According to aws.amazon.com, Amazon Web Services launched bidirectional streaming capabilities for real-time inference on Amazon SageMaker AI starting in November 2025. The feature enables continuous data streaming in both directions between clients and model containers, addressing the latency limitations of traditional request-response inference for voice applications.

The announcement highlights integration with vLLM, an inference engine that now supports real-time audio transcription through its Realtime API using WebSockets for bidirectional streaming between client and server, according to aws.amazon.com. AWS demonstrated the capability by deploying Voxtral-Mini-4B-Realtime-2602, described as Mistral AI’s compact real-time speech model, to a SageMaker AI endpoint using a vLLM container.

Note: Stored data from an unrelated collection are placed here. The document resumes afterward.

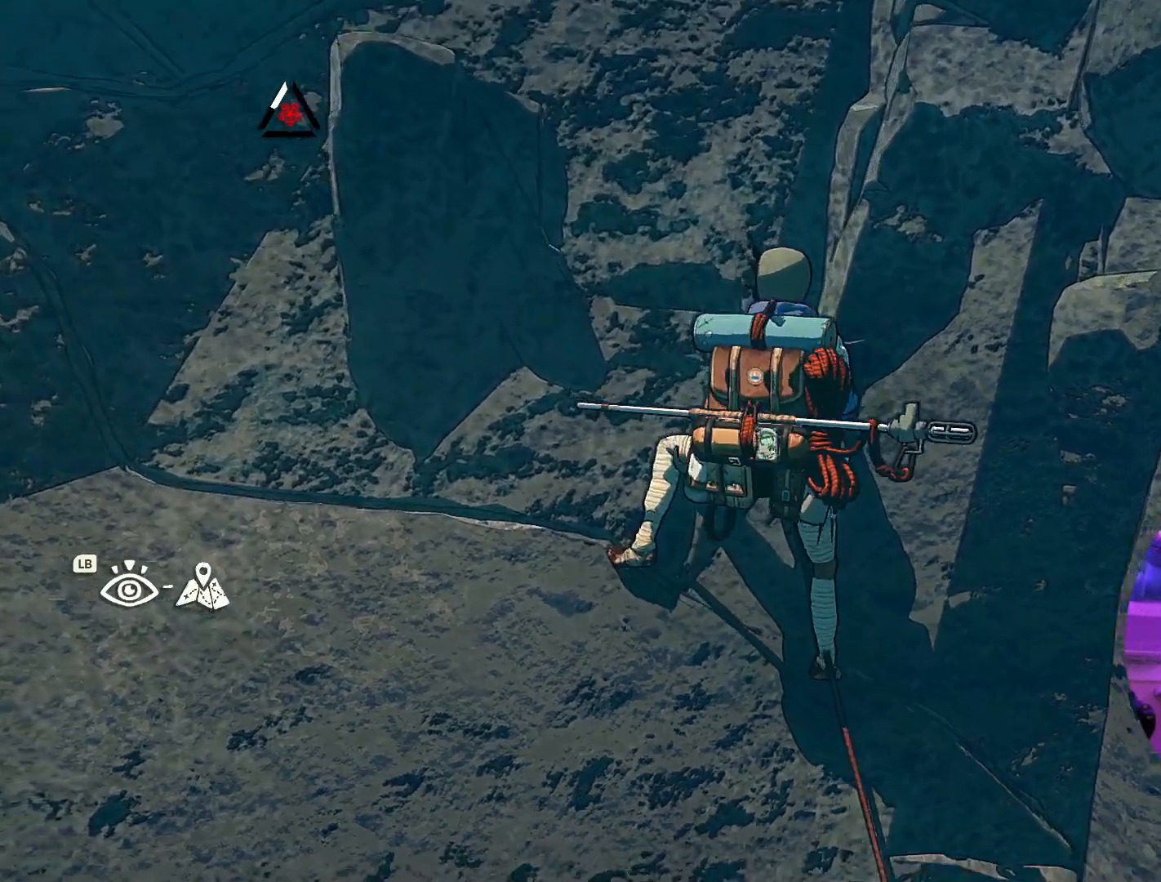
{"buttons": [], "left_stick": "center", "right_stick": "right", "events": [[17, "right_stick", "down-right"], [433, "right_stick", "right"]]}
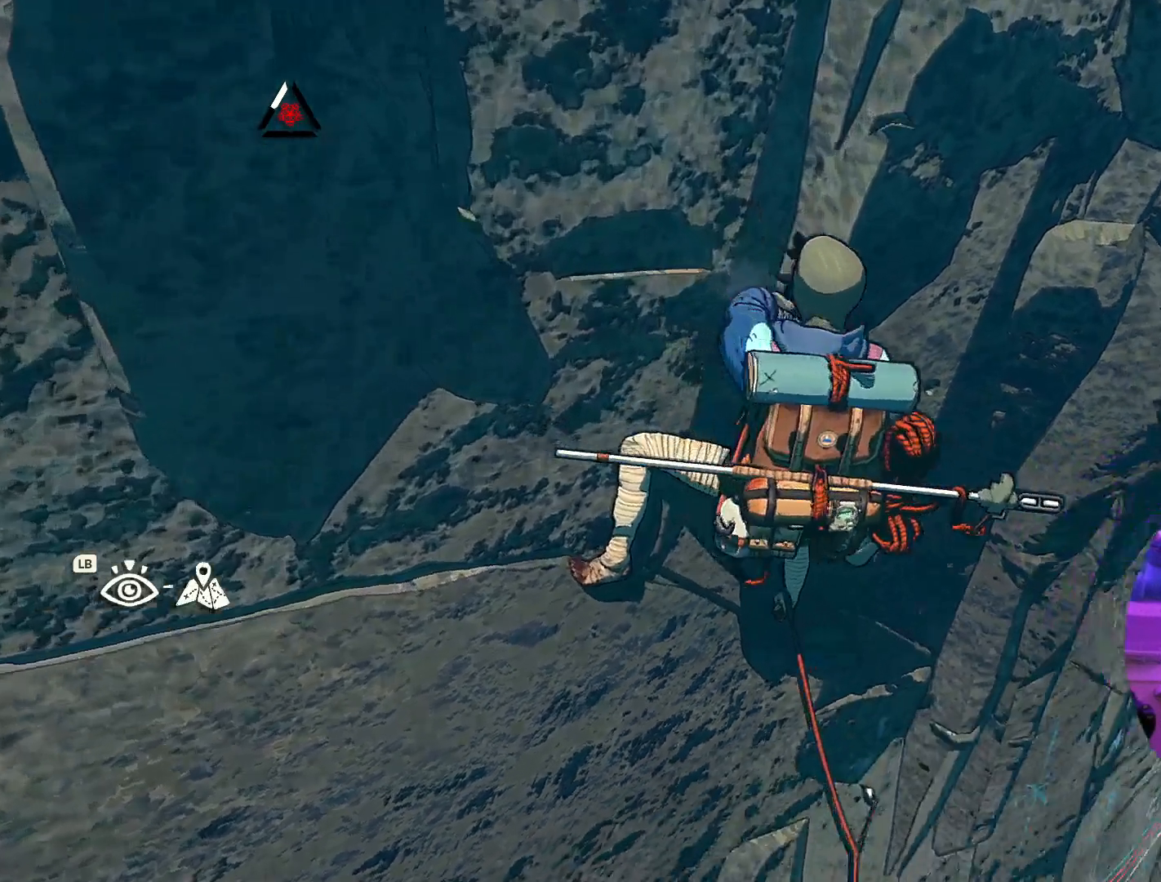
{"buttons": [], "left_stick": "center", "right_stick": "center", "events": [[83, "right_stick", "up"], [300, "right_stick", "center"]]}
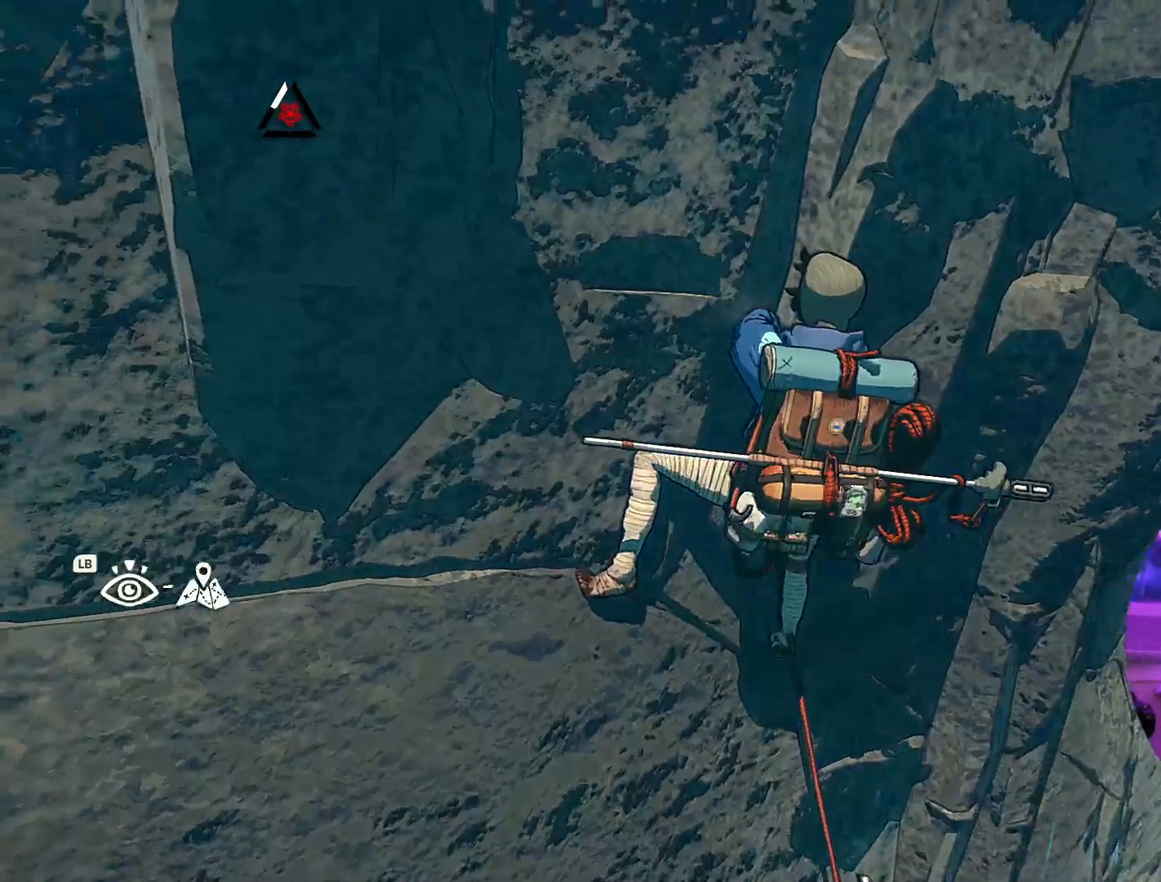
{"buttons": ["R1"], "left_stick": "up-left", "right_stick": "center", "events": [[167, "R1", "down"], [283, "left_stick", "up-left"]]}
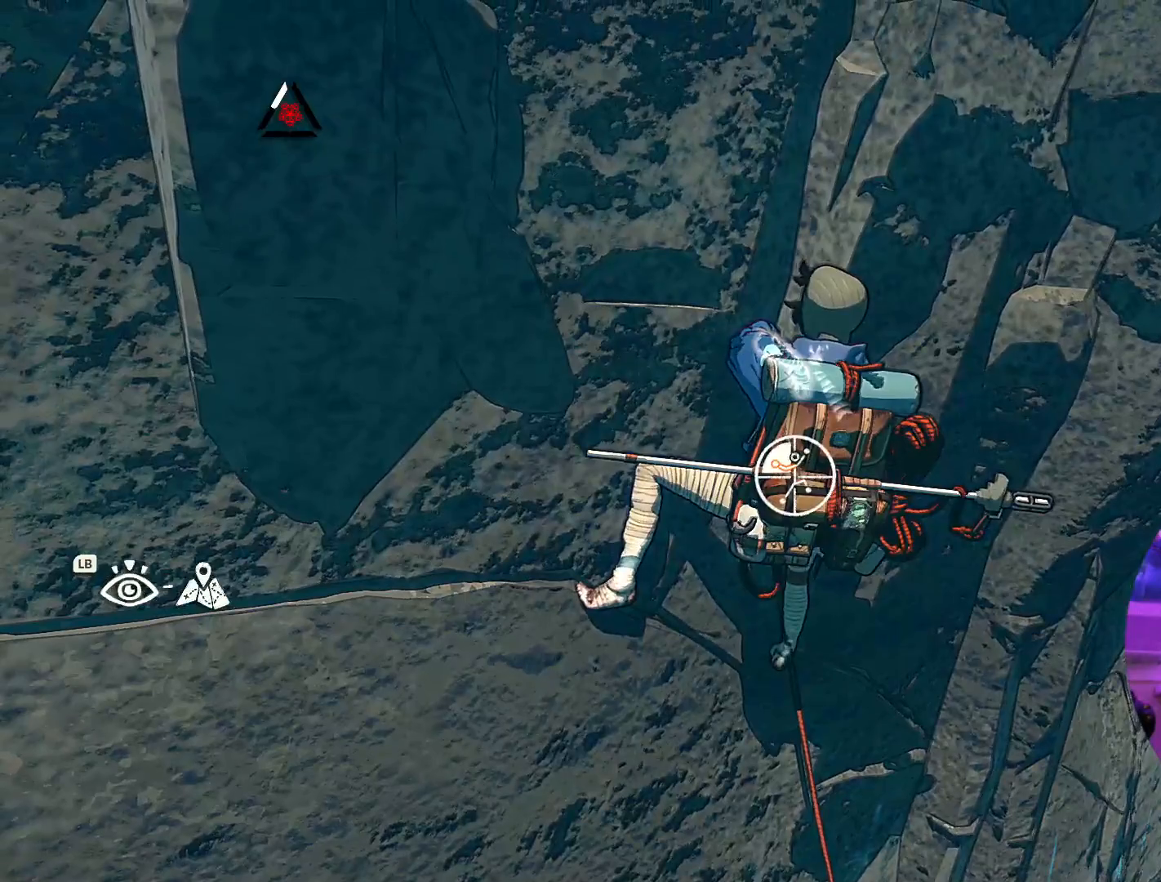
{"buttons": [], "left_stick": "left", "right_stick": "center", "events": [[100, "R1", "up"], [117, "left_stick", "left"]]}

According to aws.amazon.com, this configuration creates “a fully managed, speech-to-text service where audio flows in and transcription flows back in real time.” The company states the technology supports use cases including voice agents, live captioning, contact center analytics, and accessibility tools. A complete implementation example is available in AWS’s GitHub repository.

The announcement emphasizes that traditional inference approaches fail for real-time speech applications because “transcription cannot begin until the entire audio recording has been received,” according to aws.amazon.com, creating latency incompatible with real-time requirements.